The government bailout scenario. Remember Lee Iacocca and Chrysler? He was back at the company last week being lauded for convincing Congress 28 years ago to give Chrysler a free ride back to prosperity in the form of government loan guarantees. Keller now believes another federal bailout might be the only way to save Detroit. "Where else does the money come from to completely restructure their product line so that they have a future?" she says. The biggest problem with this scenario: Detroit—which fought fuel economy regulations for decades and rode the SUV boom way too long—is seen as a victim of its own arrogance. "Washington does not have any sympathy for what's happening in Detroit," says Casesa.
There is still an argument that can be made that Detroit will ride out this storm and eventually emerge smaller, but healthier. Cars like GM's plug-in hybrid Chevy Volt and Ford's stylish subcompact Fiesta are coming in 2010. And they certainly will be more in step with the times than the high-riding, gas guzzling Harley pickup truck I'm driving this week. The question is: Does Detroit have enough cash in the till to make it until then? Wall Street certainly seems skeptical.
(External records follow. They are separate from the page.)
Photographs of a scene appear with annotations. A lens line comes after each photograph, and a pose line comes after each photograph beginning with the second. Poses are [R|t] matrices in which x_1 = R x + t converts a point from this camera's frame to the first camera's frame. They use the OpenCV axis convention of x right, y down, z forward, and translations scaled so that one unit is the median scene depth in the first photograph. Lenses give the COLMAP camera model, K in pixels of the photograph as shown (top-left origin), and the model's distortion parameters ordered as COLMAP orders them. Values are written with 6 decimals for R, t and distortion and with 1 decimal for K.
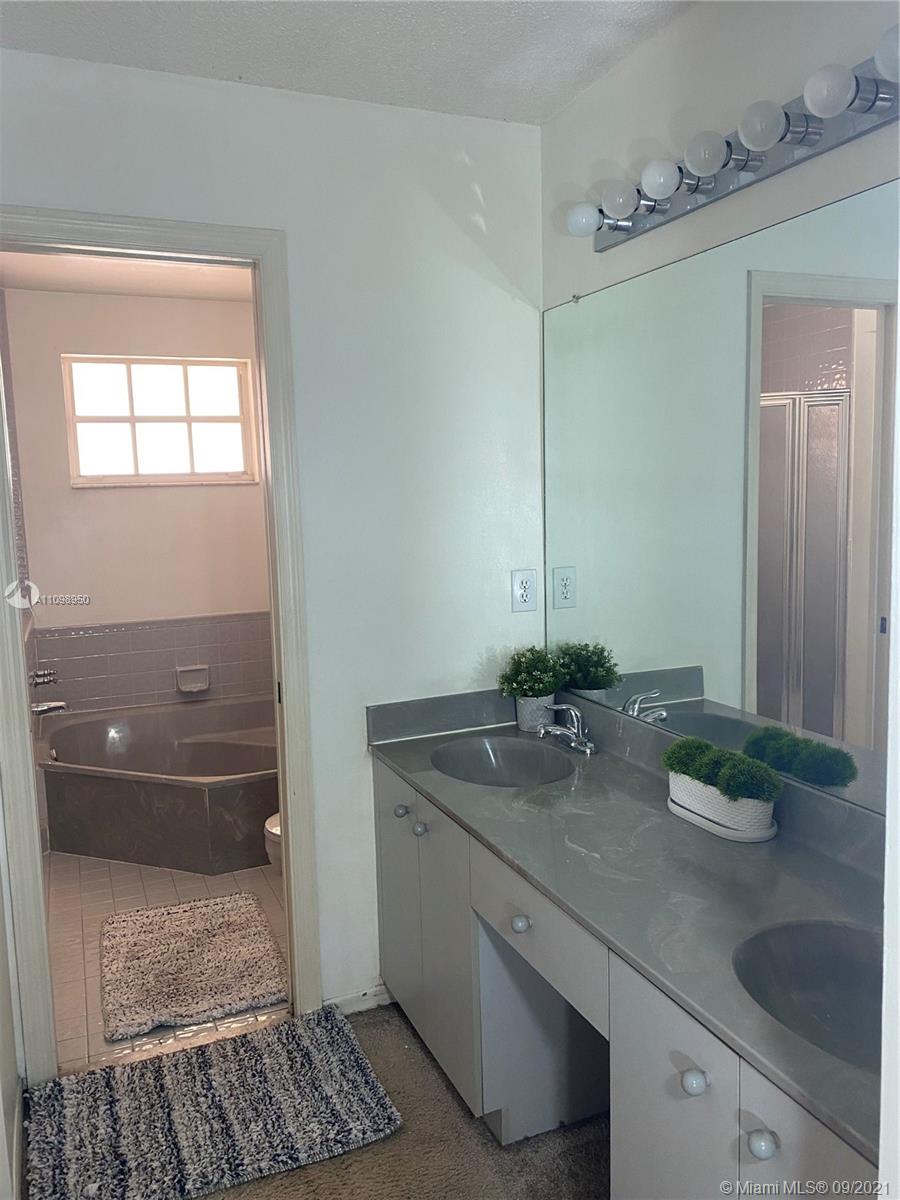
lens RADIAL K [[910.7, 0, 444.3], [0, 910.7, 605.6], [0, 0, 1]] dist [0.058088, -0.073419]
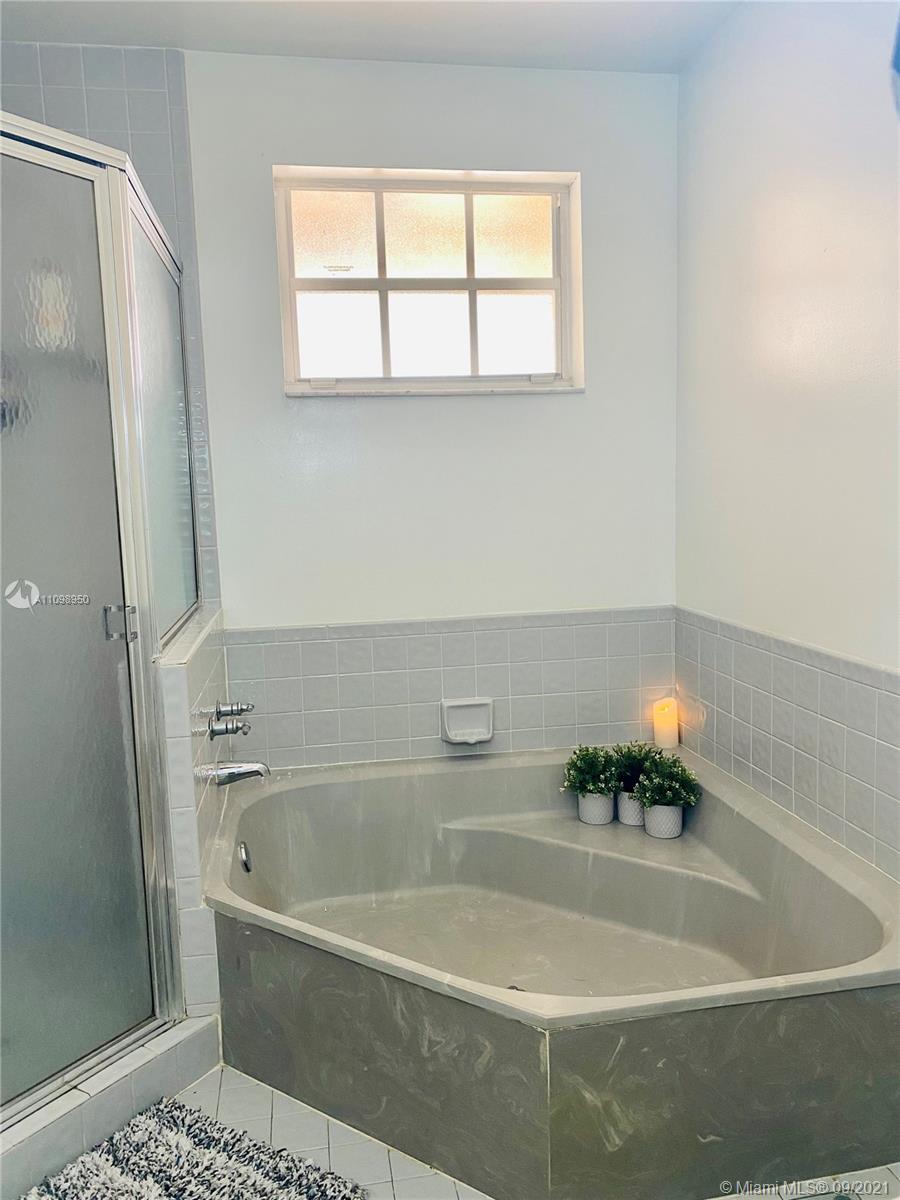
lens RADIAL K [[910.7, 0, 444.3], [0, 910.7, 605.6], [0, 0, 1]] dist [0.058088, -0.073419]
pose [[0.972226, 0.024244, -0.232787, -0.158185], [-0.022619, 0.999698, 0.009647, -0.000070], [0.232950, -0.004114, 0.972480, 0.431034]]
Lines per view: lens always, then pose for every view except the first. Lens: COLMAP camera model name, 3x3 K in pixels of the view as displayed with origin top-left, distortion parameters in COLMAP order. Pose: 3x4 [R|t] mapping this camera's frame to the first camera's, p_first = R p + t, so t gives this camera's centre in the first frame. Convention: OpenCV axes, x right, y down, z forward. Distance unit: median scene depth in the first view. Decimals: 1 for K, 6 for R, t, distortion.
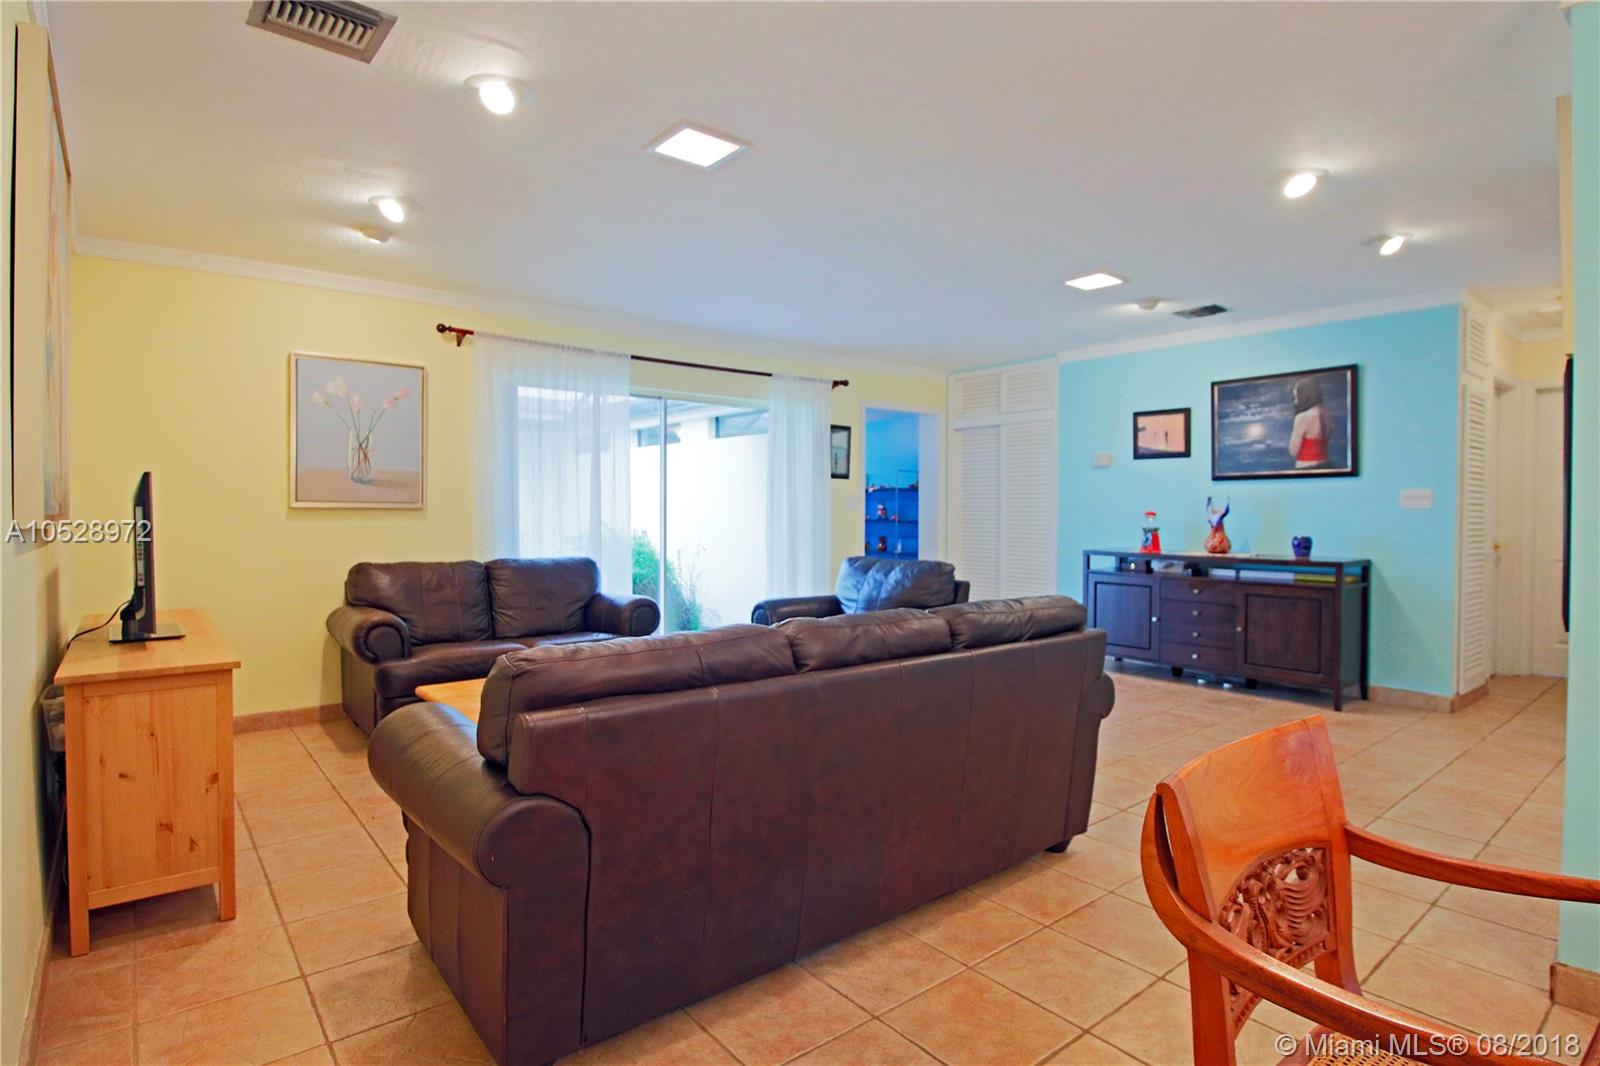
lens RADIAL K [[825.7, 0, 805.8], [0, 825.7, 517.1], [0, 0, 1]] dist [-0.005232, -0.001074]
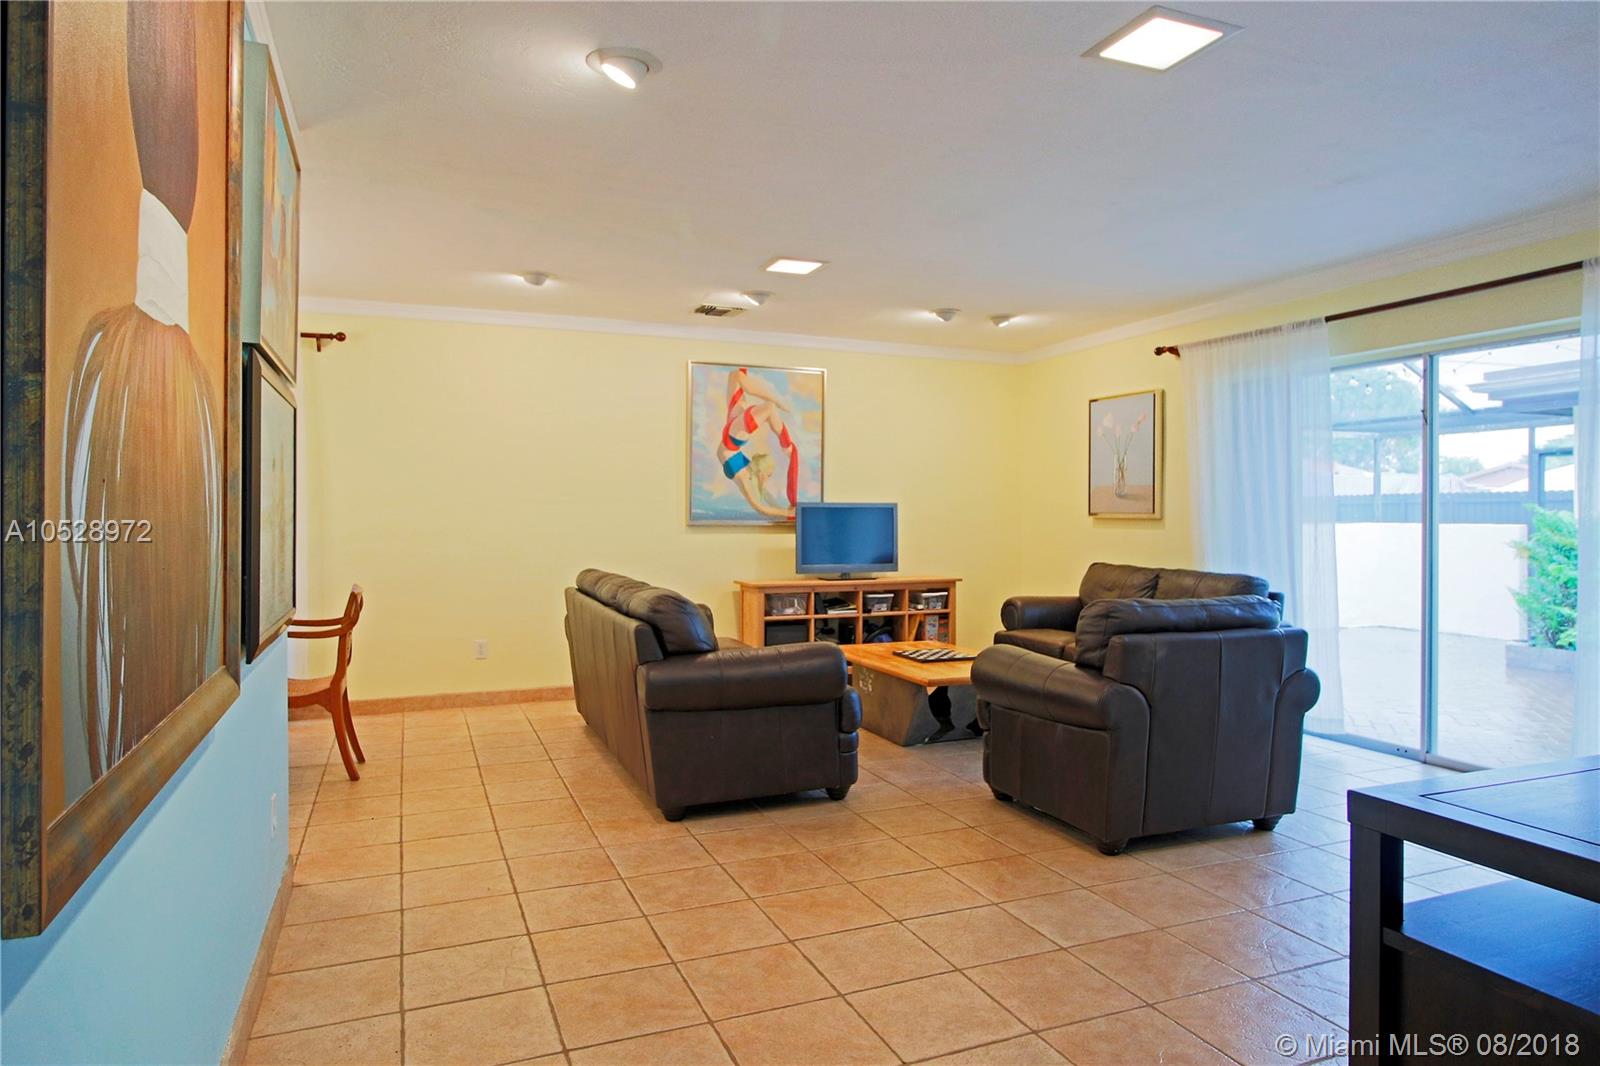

If anxious consumers start buying into the bankruptcy talk, Detroit's fate could be sealed. "A frenzy is being created and it's only going to make things worse," says Global Insight auto analyst John Wolkonowicz. "It could become a self-fulfilling prophecy."
If the long-predicted death of Detroit were to happen, that would be the ultimate reversal of fortune. The nation credited with putting the world on wheels would find itself dependent on other countries for its mobility. "Should we look to the rest of the world to provide us with cars?" asks Keller. "Should we be held hostage to the rest of the world for something so basic?" It's a question worth contemplating in Detroit's time of despair and Washington's time of renewal.